▶ **Provided text**
+++

Do not reboot nodes in order to satisfied this job’s feature specification if the job has been eligible to run for less than this time period. If the job has waited for less than the specified period, it will use only nodes which already have the specified features. The argument is in units of minutes

type

integer

distribution

Specify alternate distribution methods for remote processes. For job allocation, this sets environment variables that will be used by subsequent srun requests and also affects which cores will be selected for job allocation

type

string

exclude

Explicitly exclude certain nodes from the resources granted to the jo

type

string

exclusive

The job allocation can not share nodes with other running jobs (or just other users with the user option or with the mcs option). If user/mcs are not specified (i.e. the job allocation can not share nodes with other running jobs), the job is allocated all CPUs and GRES on all nodes in the allocation, but is only allocated as much memory as it requested

anyOf

type

boolean

type

string

export

Identify which environment variables from the submission environment are propagated to the launched application

type

string

exportFile

If a number between 3 and OPEN_MAX is specified as the argument to this option, a readable file descriptor will be assumed (STDIN and STDOUT are not supported as valid arguments). Otherwise a filename is assumed. Export environment variables defined in filename or read from fd to the job’s execution environment

anyOf

type

integer

type

string

extraNodeInfo

Restrict node selection to nodes with at least the specified number of sockets, cores per socket and/or threads per core

type

string

file

Path to a file containing a Jinja2 template, describing how the StreamFlow command should be executed in the remote environment

type

string

getUserEnv

This option will tell sbatch to retrieve the login environment variables for the user specified in the uid option. Be aware that any environment variables already set in sbatch’s environment will take precedence over any environment variables in the user’s login environment. The optional timeout value is in seconds (default: 8)

+++

▶ **Task list**
• A. According to the job options reference, in what units is the optional timeout value for getUserEnv given?
• B. List every option in the job options reference whose type is given as string alone, without an alternative type.
• C. Extend the job options reference from the point where it stops, keeping the same layout.
The data that comes after this plays no part here.

+++

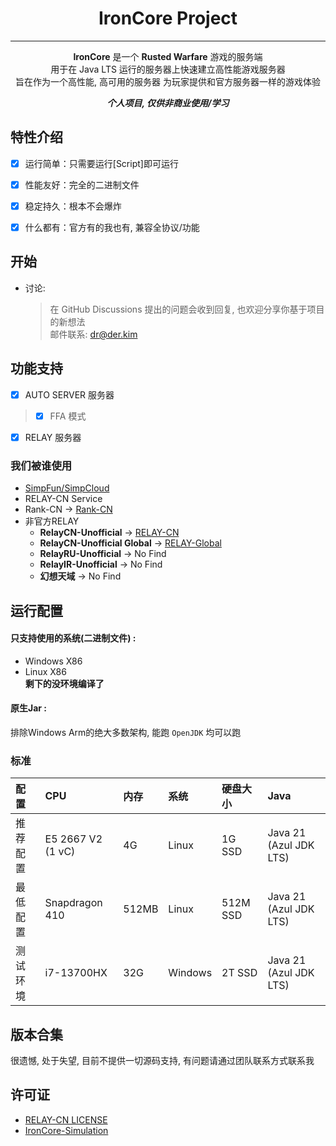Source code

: <div align="center">
<h1>IronCore Project</h1>

----
**IronCore** 是一个 **Rusted Warfare** 游戏的服务端  
用于在 Java LTS 运行的服务器上快速建立高性能游戏服务器  
旨在作为一个高性能, 高可用的服务器 为玩家提供和官方服务器一样的游戏体验

_**个人项目, 仅供非商业使用/学习**_
</div>

## 特性介绍
- [x] 运行简单：只需要运行[Script]即可运行
- [x] 性能友好：完全的二进制文件
- [x] 稳定持久：根本不会爆炸
- [x] 什么都有：官方有的我也有, 兼容全协议/功能


## 开始
- 讨论:
  > 在 GitHub Discussions 提出的问题会收到回复, 也欢迎分享你基于项目的新想法  
  > 邮件联系: dr@der.kim

## 功能支持
- [x] AUTO SERVER 服务器
> - [x] FFA 模式
- [x] RELAY 服务器

### 我们被谁使用
- [SimpFun/SimpCloud](https://sfe.simpfun.cn)
- RELAY-CN Service
- Rank-CN -> [Rank-CN](https://xmrank.someo.top)
- 非官方RELAY
  - **RelayCN-Unofficial** -> [RELAY-CN](https://service.rw.der.kim)  
  - **RelayCN-Unofficial Global** -> [RELAY-Global](https://service.rw.der.kim)  
  - **RelayRU-Unofficial** -> No Find
  - **RelayIR-Unofficial** -> No Find
  - **幻想天域** -> No Find

## 运行配置
#### 只支持使用的系统(二进制文件) :
+ Windows X86  
+ Linux X86  
**剩下的没环境编译了**  
#### 原生Jar :
排除Windows Arm的绝大多数架构, 能跑 `OpenJDK` 均可以跑

### 标准

| 配置 		  | CPU               | 内存 	  | 系统 			 | 硬盘大小 	    | Java                   |
|:-------|:------------------|:------|:-------|:----------|:-----------------------|
| 推荐配置 	    | E5 2667 V2 (1 vC) | 4G | Linux      | 1G SSD | Java 21 (Azul JDK LTS)     |
| 最低配置 	        | Snapdragon 410    | 512MB  | Linux      | 512M SSD | Java 21 (Azul JDK LTS) |
| 测试环境 	        | i7-13700HX        | 32G  | Windows      | 2T SSD | Java 21 (Azul JDK LTS)     |

## 版本合集
很遗憾, 处于失望, 目前不提供一切源码支持, 有问题请通过团队联系方式联系我  

## 许可证
+ [RELAY-CN LICENSE](https://github.com/RELAY-CN/.github/blob/main/LICENSE.md)  
+ [IronCore-Simulation](https://github.com/RELAY-CN/.github/blob/main/IronCore-Simulation.md)

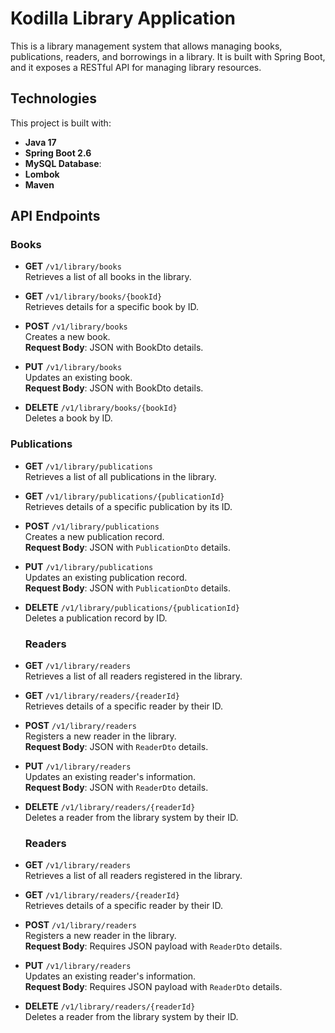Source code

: # Kodilla Library Application
This is a library management system that allows managing books, publications, readers, and borrowings in a library. It is built with Spring Boot, and it exposes a RESTful API for managing library resources.

## Technologies
This project is built with:
- **Java 17**
- **Spring Boot 2.6**
- **MySQL Database**: 
- **Lombok**
- **Maven**

## API Endpoints
### Books

- **GET** `/v1/library/books`  
  Retrieves a list of all books in the library.

- **GET** `/v1/library/books/{bookId}`  
  Retrieves details for a specific book by ID.

- **POST** `/v1/library/books`  
  Creates a new book.  
  **Request Body**: JSON with BookDto details.

- **PUT** `/v1/library/books`  
  Updates an existing book.  
  **Request Body**: JSON with BookDto details.

- **DELETE** `/v1/library/books/{bookId}`  
  Deletes a book by ID.

### Publications

- **GET** `/v1/library/publications`  
  Retrieves a list of all publications in the library.

- **GET** `/v1/library/publications/{publicationId}`  
  Retrieves details of a specific publication by its ID.

- **POST** `/v1/library/publications`  
  Creates a new publication record.  
  **Request Body**: JSON with `PublicationDto` details.

- **PUT** `/v1/library/publications`  
  Updates an existing publication record.  
  **Request Body**: JSON with `PublicationDto` details.

- **DELETE** `/v1/library/publications/{publicationId}`  
  Deletes a publication record by ID.

  ### Readers 

- **GET** `/v1/library/readers`  
  Retrieves a list of all readers registered in the library.

- **GET** `/v1/library/readers/{readerId}`  
  Retrieves details of a specific reader by their ID.

- **POST** `/v1/library/readers`  
  Registers a new reader in the library.  
  **Request Body**: JSON with `ReaderDto` details.

- **PUT** `/v1/library/readers`  
  Updates an existing reader's information.  
  **Request Body**: JSON with `ReaderDto` details.

- **DELETE** `/v1/library/readers/{readerId}`  
  Deletes a reader from the library system by their ID.

  ### Readers 

- **GET** `/v1/library/readers`  
  Retrieves a list of all readers registered in the library.

- **GET** `/v1/library/readers/{readerId}`  
  Retrieves details of a specific reader by their ID.

- **POST** `/v1/library/readers`  
  Registers a new reader in the library.  
  **Request Body**: Requires JSON payload with `ReaderDto` details.

- **PUT** `/v1/library/readers`  
  Updates an existing reader's information.  
  **Request Body**: Requires JSON payload with `ReaderDto` details.

- **DELETE** `/v1/library/readers/{readerId}`  
  Deletes a reader from the library system by their ID.
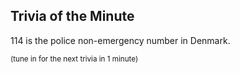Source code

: ## Trivia of the Minute
114 is the police non-emergency number in Denmark.

<sup>(tune in for the next trivia in 1 minute)<sup>
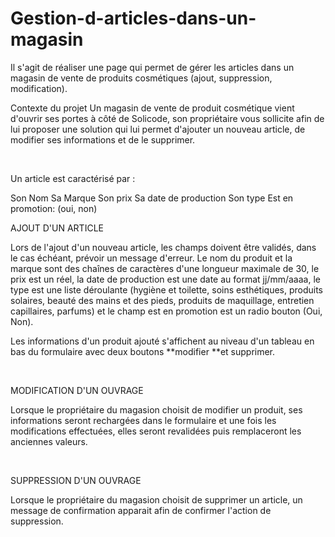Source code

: # Gestion-d-articles-dans-un-magasin
Il s'agit de réaliser une page qui permet de gérer les articles dans un magasin de vente de produits cosmétiques (ajout, suppression, modification).


Contexte du projet
Un magasin de vente de produit cosmétique vient d'ouvrir ses portes à côté de Solicode, son propriétaire vous sollicite afin de lui proposer une solution qui lui permet d'ajouter un nouveau article, de modifier ses informations et de le supprimer.

​

Un article est caractérisé par :

Son Nom
Sa Marque
Son prix
Sa date de production
Son type
Est en promotion: (oui, non)
​

AJOUT D'UN ARTICLE

Lors de l'ajout d'un nouveau article, les champs doivent être validés, dans le cas échéant, prévoir un message d'erreur. Le nom du produit et la marque sont des chaînes de caractères d'une longueur maximale de 30, le prix est un réel, la date de production est une date au format jj/mm/aaaa, le type est une liste déroulante (hygiène et toilette, soins esthétiques, produits solaires, beauté des mains et des pieds, produits de maquillage, entretien capillaires, parfums) et le champ est en promotion est un radio bouton (Oui, Non).

Les informations d'un produit ajouté s'affichent au niveau d'un tableau en bas du formulaire avec deux boutons **modifier **et supprimer.

​

MODIFICATION D'UN OUVRAGE

Lorsque le propriétaire du magasion choisit de modifier un produit, ses informations seront rechargées dans le formulaire et une fois les modifications effectuées, elles seront revalidées puis remplaceront les anciennes valeurs.

​

SUPPRESSION D'UN OUVRAGE

Lorsque le propriétaire du magasion choisit de supprimer un article, un message de confirmation apparait afin de confirmer l'action de suppression.
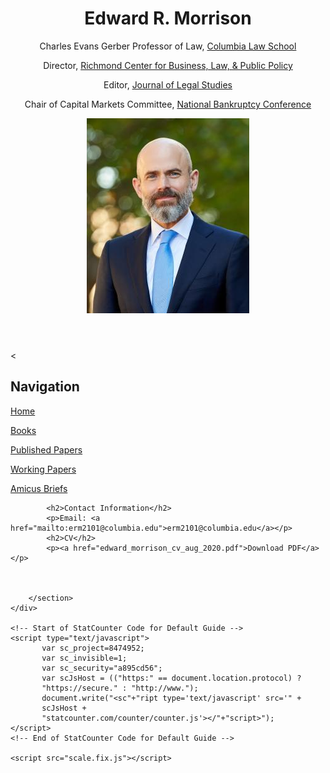 <!DOCTYPE html>
<html>
<head>
	<meta charset="utf-8">
	<title>Professor Edward R. Morrison</title>
	<meta content="Charles Evans Gerber Professor of Law, Columbia Law School" name="description">
	<meta content="width=device-width, initial-scale=1" name="viewport"><!--[if lt IE 9]><script src="//html5shiv.googlecode.com/svn/trunk/html5.js"></script><![endif]-->
	<link href="styles.css" rel="stylesheet">
</head>
<body>
	<div class="wrapper">
		<header>
			<h1>Edward R. Morrison</h1>
			<p><span style="font-weight:normal;">Charles Evans Gerber Professor of Law, <a href="https://www.law.columbia.edu/faculty/edward-r-morrison">Columbia Law School</a></span></p>
			<p><span style="font-weight:normal;">Director, <a href="https://www8.gsb.columbia.edu/richman/">Richmond Center for Business, Law, &amp; Public Policy</a></span></p>
			<p><span style="font-weight:normal;">Editor, <a href="https://www.journals.uchicago.edu/toc/jls/current">Journal of Legal Studies</a></span></p>
			<p><span style="font-weight:normal;">Chair of Capital Markets Committee, <a href="http://nbconf.org/">National Bankruptcy Conference</a></span></p>
			<img src="edmorrisonportrait.jpg" alt="Morrison Portrait">
		</header>
		<section>
			<<h2>Navigation</h2>
			<p><a href="index.html">Home</a></p>
			<p><a href="books.html">Books</a></p>
			<p><a href="publishedpapers.html">Published Papers</a></p>
			<p><a href="workingpapers.html">Working Papers</a></p>
			<p><a href="amicusbriefs.html">Amicus Briefs</a></p>

			<h2>Contact Information</h2>
			<p>Email: <a href="mailto:erm2101@columbia.edu">erm2101@columbia.edu</a></p>
			<h2>CV</h2>
			<p><a href="edward_morrison_cv_aug_2020.pdf">Download PDF</a></p>
			


		</section>
	</div>

	<!-- Start of StatCounter Code for Default Guide -->
	<script type="text/javascript">
	       var sc_project=8474952; 
	       var sc_invisible=1; 
	       var sc_security="a895cd56"; 
	       var scJsHost = (("https:" == document.location.protocol) ?
	       "https://secure." : "http://www.");
	       document.write("<sc"+"ript type='text/javascript' src='" +
	       scJsHost +
	       "statcounter.com/counter/counter.js'></"+"script>");
	</script>
	<!-- End of StatCounter Code for Default Guide -->
	 
	<script src="scale.fix.js"></script>
</body>
</html>
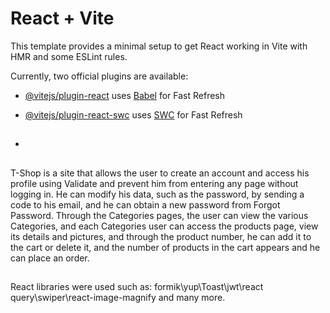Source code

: # React + Vite

This template provides a minimal setup to get React working in Vite with HMR and some ESLint rules.

Currently, two official plugins are available:

- [@vitejs/plugin-react](https://github.com/vitejs/vite-plugin-react/blob/main/packages/plugin-react/README.md) uses [Babel](https://babeljs.io/) for Fast Refresh
- [@vitejs/plugin-react-swc](https://github.com/vitejs/vite-plugin-react-swc) uses [SWC](https://swc.rs/) for Fast Refresh

- ## 
T-Shop is a site that allows the user to create an account and access his profile using Validate and prevent him from entering any page without logging in. He can modify his data, such as the password, 
by sending a code to his email, 
and he can obtain a new password from Forgot Password.
Through the Categories pages, the user can view the various Categories, 
and each Categories user can access the products page, view its details and pictures,
and through the product number, he can add it to the cart or delete it, 
and the number of products in the cart appears and he can place an order.
##
React libraries were used such as: formik\yup\Toast\jwt\react query\swiper\react-image-magnify and many more.
​
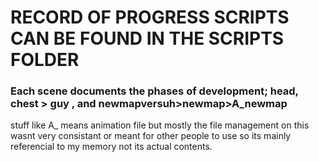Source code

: # RECORD OF PROGRESS SCRIPTS CAN BE FOUND IN THE SCRIPTS FOLDER
### Each scene documents the phases of development; head, chest > guy , and newmapversuh>newmap>A_newmap
stuff like A_ means animation file
but mostly the file management on this wasnt very consistant or meant for other people to use so its mainly referencial to my memory not its actual contents.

+++

▶ **Answers to the exercise**
• A. In seconds.

• B. distribution, exclude, export, extraNodeInfo, file

• C.
anyOf

type

boolean

type

string

gid

Submit the job with group’s group access permissions. The gid option may be the group name or the numerical group ID

anyOf

type

integer

type

string

gpuBind

Bind tasks to specific GPUs. By default every spawned task can access every GPU allocated to the step

type

string

gpuFreq

Request that GPUs allocated to the job are configured with specific frequency values. This option can be used to independently configure the GPU and its memory frequencies

type

string

gpus

Specify the total number of GPUs required for the job. An optional GPU type specification can be supplied (e.g., volta:3)

type

string

gpusPerNode

Specify the number of GPUs required for the job on each node included in the job’s resource allocation. An optional GPU type specification can be supplied (e.g., volta:3)

type

string

gpusPerSocket

Specify the number of GPUs required for the job on each socket included in the job’s resource allocation. An optional GPU type specification can be supplied (e.g., volta:3)

type

string

gpusPerTask

Specify the number of GPUs required for the job on each task to be spawned in the job’s resource allocation. An optional GPU type specification can be supplied (e.g., volta:3)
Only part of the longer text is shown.